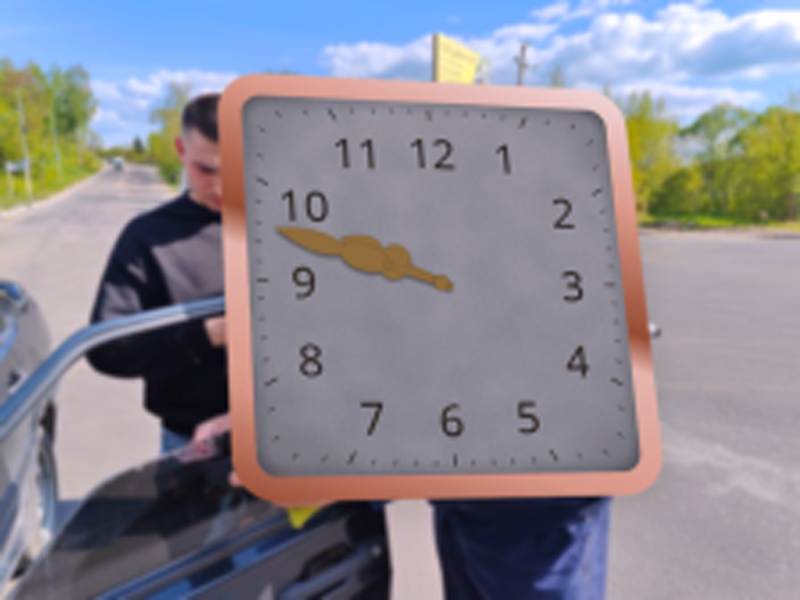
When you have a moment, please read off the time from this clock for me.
9:48
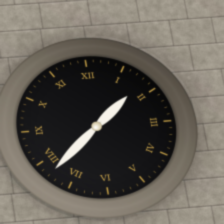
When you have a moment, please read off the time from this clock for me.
1:38
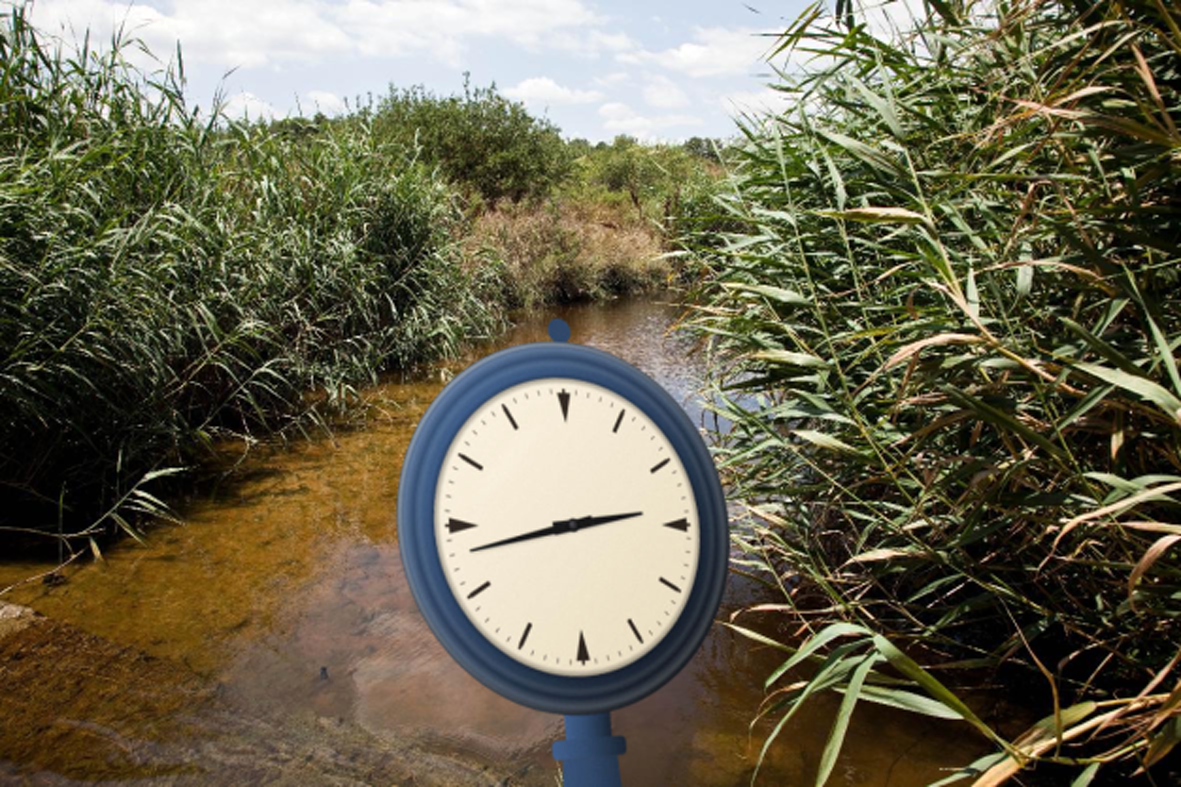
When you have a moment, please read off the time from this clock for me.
2:43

→ **WRITTEN REQUEST**:
Return every line of the records above word for word, leaving the pictures out.

→ **RESULT BELOW**:
When you have a moment, please read off the time from this clock for me.
9:48
When you have a moment, please read off the time from this clock for me.
1:38
When you have a moment, please read off the time from this clock for me.
2:43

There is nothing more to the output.